## [EXERCISE DESCRIPTION]
Continue the review of Blackmagic Design's ATEM 1 M/E production switcher, picking up right after its final sentence.

Matchpoint Studios used the switcher for its coverage of the 2011 Presidency 5.
Matchpoint Studios contracted me to build a new production system for the 2011 Presidency 5 Republican National Convention in Orlando, FL. The production and post-production company wanted a system that could be repurposed for future Republican conventions in the 2011-'12 season. After seeing Blackmagic Design's ATEM 1 M/E production switcher at NAB2011, I decided to make it the centerpiece of this new production system.
The switcher comes as a thin, 2RU-high package. While an external control panel was included, my client wanted to keep costs down and opted to use the software interface. The switcher is configured and controlled with an Apple Mac computer. Communication between the computer and switcher relies on a USB connector and an Ethernet cable.
Once you set a static IP address for the switcher and a corresponding static IP address for the computer's Ethernet port, you are connected. It's that simple. A GUI of a switcher control panel instantly appears on the computer screen.
Based on the number of features the ATEM offers, I expected to find a 400-page manual. However, the switcher's manual comes in PDF format on a CD and is actually quite short. Being familiar with the complexity of other switchers, I was not looking forward to a long learning curve about the functions this switcher offered. And I did not want to read through another large manual. I was pleasantly surprised at how intuitive everything was. There were no hidden menus or functions that you could discover only by plowing through a large manual. All functions and controls are managed within control three tabs.
Assigning crosspoint names is easy. Just click on the pictorial display, and type in a name. All the configuration is like this: Click, drag and drop.
One surprising feature about the switcher is its ability to instantly ingest graphics and QuickTime files from the DVI output of a second Mac computer. When we initially investigated the ATEM, we thought we'd need an external scan converter. To our surprise, all we had to do was use a DVI to HDMI cable to connect the graphic sources directly into an HDMI input of the switcher. Everything locked up instantly. Because all of the switcher's inputs have frame sync, everything instantly genlocks. There is no need to worry about timing or syncing various cameras and other sources — including free running computers — to the switcher.
The ATEM 1 M/E has eight inputs. Four are SDI/HD-SDI and four are HDMI, one of which is also component/composite. If you have more than four HD-SDI sources, you will need additional HD-SDI to HDMI converters. The switcher does not upconvert to HD-SDI, but it does offer a downconverted SD-SDI program output.
Also, when doing HD-SDI, you cannot crossconvert within the switcher. You must choose between a 1080i or 720p HD format. Conveniently, Blackmagic Design does offer an array of inexpensive up/down/crossconverters, as well as HDMI to HD-SDI, HD-SDI to HDMI, and analog CAV to HD-SDI converters.

## [SUPPLIED MATERIAL]

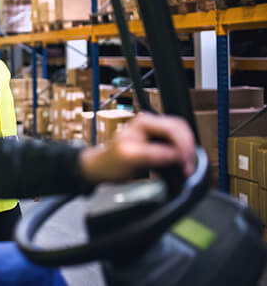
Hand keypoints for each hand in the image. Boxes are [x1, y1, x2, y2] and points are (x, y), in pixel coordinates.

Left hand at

## [RESPONSE TO THE EXERCISE]
The switcher takes in analog audio and embeds this into the HD-SDI program stream. We simply connected the analog output of an audio mixer directly into the ATEM's analog audio inputs.
As we were setting up the switcher for the first time, we kept looking for things to not like about this product. But as we discovered, the device always offered a good solution to any issue. For instance, we discovered that we could use the computer's number keys to switch between cameras, eliminating the problems posed by the use of a mouse. Because we had only two motion clip players, we assumed that this configuration might be too slow for a live operation, because an operator would have to switch out of the main control panel and go to the clip player screen.
When we realized that this was a networking product, all we had to do was put the ATEM and several Mac computers on a simple network using an inexpensive Ethernet switch. Now, we were able to have an operator with an iMAC load lower thirds directly into the clip player, freeing the technical director from having to ever enter this screen while operating the switcher. We were also able to have the operator doing playback to cue up his own clips on an iMAC in QuickTime and play them across the network directly into the switcher.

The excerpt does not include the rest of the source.